Idrissa Seck livre un avant-goût de projet présidentiel
Comme nous l'annoncions en exclusivité dans notre édition de mardi, une délégation de l'université américaine de Princeton était ce mercredi à Thiès, hôte d'un de ses anciens étudiants. A cette occasion, Idrissa Seck a profité de la symbolique prestigieuse que porte Princeton pour appeler à la correction du manque d'efficacité qui frappe le système d'enseignement sénégalais. Comme une esquisse de projet présidentiel qui ne dit pas encore son nom.

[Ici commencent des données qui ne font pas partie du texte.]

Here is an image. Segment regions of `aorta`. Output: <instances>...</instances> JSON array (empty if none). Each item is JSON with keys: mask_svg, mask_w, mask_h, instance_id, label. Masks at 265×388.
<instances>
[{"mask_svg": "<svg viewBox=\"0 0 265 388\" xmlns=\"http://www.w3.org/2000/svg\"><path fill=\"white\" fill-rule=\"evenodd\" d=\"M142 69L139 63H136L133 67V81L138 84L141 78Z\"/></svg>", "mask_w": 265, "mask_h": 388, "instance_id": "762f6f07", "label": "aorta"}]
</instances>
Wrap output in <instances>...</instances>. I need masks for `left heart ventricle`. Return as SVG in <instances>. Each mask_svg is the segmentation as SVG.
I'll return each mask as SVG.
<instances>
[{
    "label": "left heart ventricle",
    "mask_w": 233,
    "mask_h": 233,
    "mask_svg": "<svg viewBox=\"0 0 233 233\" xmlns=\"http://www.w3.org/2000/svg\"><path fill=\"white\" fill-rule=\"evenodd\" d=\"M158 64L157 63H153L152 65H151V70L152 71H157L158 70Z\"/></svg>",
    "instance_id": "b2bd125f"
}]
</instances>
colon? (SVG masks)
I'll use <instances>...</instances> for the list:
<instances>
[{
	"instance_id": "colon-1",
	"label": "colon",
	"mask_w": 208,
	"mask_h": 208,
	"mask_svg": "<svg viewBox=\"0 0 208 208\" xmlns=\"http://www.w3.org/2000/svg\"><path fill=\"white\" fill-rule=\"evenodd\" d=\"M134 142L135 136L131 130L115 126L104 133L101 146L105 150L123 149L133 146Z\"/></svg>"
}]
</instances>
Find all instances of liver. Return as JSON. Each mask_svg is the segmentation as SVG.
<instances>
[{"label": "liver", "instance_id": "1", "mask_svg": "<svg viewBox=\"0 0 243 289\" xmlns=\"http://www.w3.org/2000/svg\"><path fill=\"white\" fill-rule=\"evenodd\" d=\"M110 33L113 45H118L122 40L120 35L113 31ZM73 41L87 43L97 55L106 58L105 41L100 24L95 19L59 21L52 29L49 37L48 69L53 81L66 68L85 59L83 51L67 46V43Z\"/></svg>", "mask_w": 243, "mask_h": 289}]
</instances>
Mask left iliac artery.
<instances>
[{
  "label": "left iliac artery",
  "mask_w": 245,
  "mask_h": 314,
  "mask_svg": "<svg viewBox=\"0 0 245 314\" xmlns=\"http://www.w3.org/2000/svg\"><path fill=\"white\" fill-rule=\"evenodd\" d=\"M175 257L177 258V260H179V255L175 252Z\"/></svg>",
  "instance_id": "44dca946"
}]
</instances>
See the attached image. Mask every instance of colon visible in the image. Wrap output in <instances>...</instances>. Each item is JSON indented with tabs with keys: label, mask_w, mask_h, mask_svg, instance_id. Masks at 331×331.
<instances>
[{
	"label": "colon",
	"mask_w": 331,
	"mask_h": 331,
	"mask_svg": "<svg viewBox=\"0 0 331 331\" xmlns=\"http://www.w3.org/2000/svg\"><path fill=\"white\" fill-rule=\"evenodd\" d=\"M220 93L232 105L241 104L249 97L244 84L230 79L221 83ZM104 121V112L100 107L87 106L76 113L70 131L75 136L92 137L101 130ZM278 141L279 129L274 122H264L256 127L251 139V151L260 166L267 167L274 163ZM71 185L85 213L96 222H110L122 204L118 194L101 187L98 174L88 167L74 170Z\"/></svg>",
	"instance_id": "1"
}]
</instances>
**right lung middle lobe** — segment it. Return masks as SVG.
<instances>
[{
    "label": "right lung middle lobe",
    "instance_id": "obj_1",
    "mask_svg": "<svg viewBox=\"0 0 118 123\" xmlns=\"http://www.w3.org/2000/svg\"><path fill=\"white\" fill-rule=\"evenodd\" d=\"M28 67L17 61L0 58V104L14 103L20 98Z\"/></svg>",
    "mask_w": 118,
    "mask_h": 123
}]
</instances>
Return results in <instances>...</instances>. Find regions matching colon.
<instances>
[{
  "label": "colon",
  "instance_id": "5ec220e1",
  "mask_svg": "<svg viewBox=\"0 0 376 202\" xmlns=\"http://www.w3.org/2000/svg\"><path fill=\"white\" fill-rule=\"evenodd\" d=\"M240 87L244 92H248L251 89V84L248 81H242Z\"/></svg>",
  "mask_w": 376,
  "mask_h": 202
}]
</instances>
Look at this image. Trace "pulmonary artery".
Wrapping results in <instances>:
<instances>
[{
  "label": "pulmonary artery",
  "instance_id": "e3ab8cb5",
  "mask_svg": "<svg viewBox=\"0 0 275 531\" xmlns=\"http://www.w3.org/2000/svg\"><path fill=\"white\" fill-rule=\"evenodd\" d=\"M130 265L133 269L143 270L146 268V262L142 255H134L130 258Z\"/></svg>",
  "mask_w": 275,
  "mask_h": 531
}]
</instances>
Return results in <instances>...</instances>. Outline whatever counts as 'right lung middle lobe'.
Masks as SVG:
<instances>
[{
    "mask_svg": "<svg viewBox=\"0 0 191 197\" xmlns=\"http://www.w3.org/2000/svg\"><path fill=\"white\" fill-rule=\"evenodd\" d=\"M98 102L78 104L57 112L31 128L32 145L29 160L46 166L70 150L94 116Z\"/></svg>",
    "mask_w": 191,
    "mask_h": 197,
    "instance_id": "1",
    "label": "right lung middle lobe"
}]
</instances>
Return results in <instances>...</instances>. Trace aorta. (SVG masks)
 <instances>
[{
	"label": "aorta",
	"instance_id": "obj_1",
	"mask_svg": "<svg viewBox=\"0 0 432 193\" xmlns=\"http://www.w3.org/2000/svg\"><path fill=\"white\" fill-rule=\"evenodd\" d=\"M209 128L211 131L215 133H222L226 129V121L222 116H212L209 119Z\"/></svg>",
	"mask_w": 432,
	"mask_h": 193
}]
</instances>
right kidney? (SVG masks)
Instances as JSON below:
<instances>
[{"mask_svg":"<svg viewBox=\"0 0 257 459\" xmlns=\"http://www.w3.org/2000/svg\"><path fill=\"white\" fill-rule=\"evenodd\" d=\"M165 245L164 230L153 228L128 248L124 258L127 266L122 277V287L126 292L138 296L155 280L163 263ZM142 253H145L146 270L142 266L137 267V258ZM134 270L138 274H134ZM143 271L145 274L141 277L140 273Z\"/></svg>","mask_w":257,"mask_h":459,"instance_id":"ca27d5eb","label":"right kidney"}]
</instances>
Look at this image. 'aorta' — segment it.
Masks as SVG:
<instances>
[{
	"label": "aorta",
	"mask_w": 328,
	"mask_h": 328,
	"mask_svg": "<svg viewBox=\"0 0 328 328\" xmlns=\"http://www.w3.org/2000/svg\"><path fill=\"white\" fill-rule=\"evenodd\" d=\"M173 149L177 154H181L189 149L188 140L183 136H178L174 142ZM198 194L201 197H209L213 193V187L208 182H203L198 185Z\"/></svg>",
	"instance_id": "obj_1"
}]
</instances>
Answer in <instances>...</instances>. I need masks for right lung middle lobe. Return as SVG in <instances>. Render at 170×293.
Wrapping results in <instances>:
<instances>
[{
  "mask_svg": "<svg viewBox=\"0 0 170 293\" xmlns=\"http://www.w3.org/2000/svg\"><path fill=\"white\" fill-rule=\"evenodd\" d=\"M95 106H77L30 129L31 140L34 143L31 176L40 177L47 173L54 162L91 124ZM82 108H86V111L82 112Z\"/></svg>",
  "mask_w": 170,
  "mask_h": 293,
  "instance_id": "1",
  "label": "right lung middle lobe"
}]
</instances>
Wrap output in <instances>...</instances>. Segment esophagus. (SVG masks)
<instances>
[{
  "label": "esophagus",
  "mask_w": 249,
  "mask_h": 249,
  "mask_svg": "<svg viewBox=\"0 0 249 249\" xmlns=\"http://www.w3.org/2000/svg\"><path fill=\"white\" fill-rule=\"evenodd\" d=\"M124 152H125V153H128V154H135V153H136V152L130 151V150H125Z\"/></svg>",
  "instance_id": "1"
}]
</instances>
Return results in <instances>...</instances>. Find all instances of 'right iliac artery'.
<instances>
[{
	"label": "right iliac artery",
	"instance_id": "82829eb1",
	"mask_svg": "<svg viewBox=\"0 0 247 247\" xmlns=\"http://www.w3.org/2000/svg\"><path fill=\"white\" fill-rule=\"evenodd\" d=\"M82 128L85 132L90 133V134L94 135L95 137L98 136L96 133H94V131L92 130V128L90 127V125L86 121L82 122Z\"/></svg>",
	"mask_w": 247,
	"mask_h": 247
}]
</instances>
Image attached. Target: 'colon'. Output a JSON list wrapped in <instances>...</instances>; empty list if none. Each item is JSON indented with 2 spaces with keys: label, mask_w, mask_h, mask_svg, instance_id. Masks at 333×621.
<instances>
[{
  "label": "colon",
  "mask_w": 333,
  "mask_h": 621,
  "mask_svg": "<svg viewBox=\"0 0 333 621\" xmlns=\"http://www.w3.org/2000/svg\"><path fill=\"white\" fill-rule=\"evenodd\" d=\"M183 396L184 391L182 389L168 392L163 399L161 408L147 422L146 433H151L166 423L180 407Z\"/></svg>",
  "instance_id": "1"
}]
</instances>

Idrissa Seck n’est pas prêt à lâcher le fauteuil de la mairie de Thiès, une ville pour laquelle il semble encore avoir de grandes ambitions. «Je veux faire de Thiès la capitale africaine de la science. Et un jour, la capitale mondiale de la science.» C’est l’annonce principale faite par l'ancien Premier ministre au terme de la visite que lui a rendu hier une délégation de l’université américaine de Princeton. «Cela peut paraître ambitieux. Quand j’en parlais à un de mes amis de Princeton, il a bien rigolé en me disant : ce matin, ici à Princeton, personne ne s'est réveillé en ayant peur d’une compétition venant du Sénégal. Je lui ai dit : faites attention, elle arrive», a narré Idrissa Seck devant le directeur du Programme de Princeton, et des intellectuels de la ville Thiès dont le recteur de l’université de Thiès, Cheikh Sadibou Boye, le directeur de Polytechnique, El hadji Bamba Diaw, ainsi que les proviseurs des principaux lycées de Thiès, sans oublier le Bureau politique de Rewmi.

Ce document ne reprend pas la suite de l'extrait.